EXERCISE INSTRUCTIONS: An exact transcription of all the records is required, minus the images.

(Images with localized body landmarks)
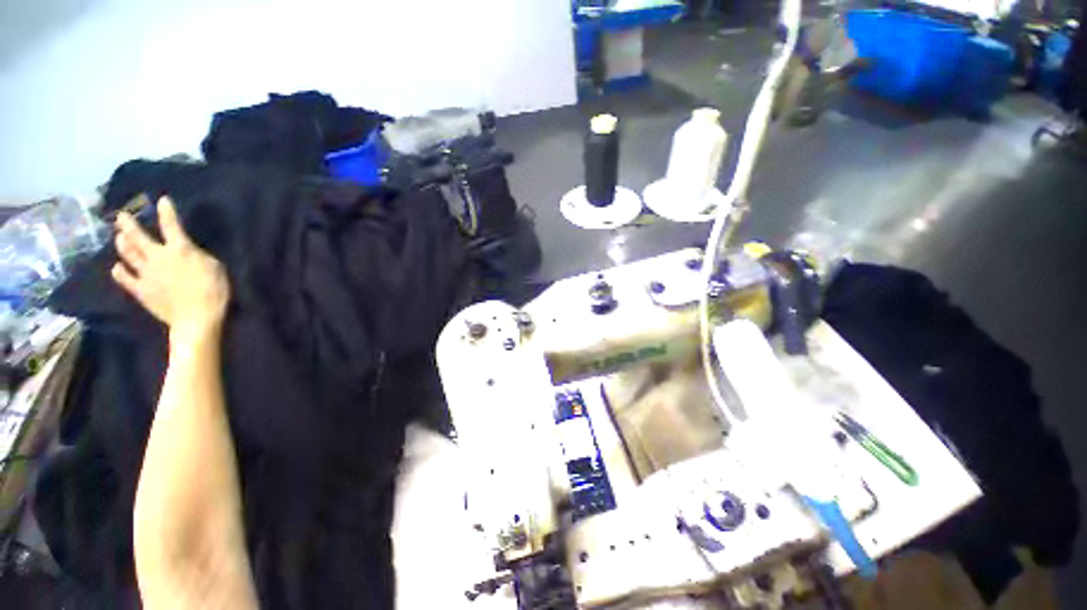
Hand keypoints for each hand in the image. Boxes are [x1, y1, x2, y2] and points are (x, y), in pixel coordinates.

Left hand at [112, 197, 229, 335]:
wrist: (196, 318)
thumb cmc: (214, 291)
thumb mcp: (215, 268)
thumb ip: (198, 256)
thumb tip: (187, 251)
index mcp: (180, 250)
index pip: (171, 225)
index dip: (166, 211)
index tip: (162, 200)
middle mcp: (158, 257)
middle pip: (138, 237)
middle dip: (128, 224)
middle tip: (121, 216)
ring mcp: (146, 274)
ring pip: (128, 254)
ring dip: (122, 243)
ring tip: (119, 236)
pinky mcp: (140, 290)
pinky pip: (125, 278)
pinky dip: (119, 271)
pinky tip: (117, 267)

EXERCISE SOLUTION:
Hand keypoints for each hand in the image. Boxes are [x1, y1, x2, y2] and points are (x, y), in pixel coordinates.

Left hand at [112, 197, 229, 335]:
wrist: (196, 318)
thumb cmc: (214, 291)
thumb mcp: (215, 268)
thumb ip: (198, 256)
thumb tip: (187, 251)
index mcp: (180, 250)
index pip: (171, 225)
index dip: (166, 211)
index tip: (162, 200)
middle mcp: (158, 257)
middle pip: (138, 237)
middle dip: (128, 224)
middle tip: (121, 216)
ring mcp: (146, 274)
ring pip: (128, 254)
ring dip: (122, 243)
ring tip: (119, 236)
pinky mcp: (140, 290)
pinky pip: (125, 278)
pinky dip: (119, 271)
pinky tip: (117, 267)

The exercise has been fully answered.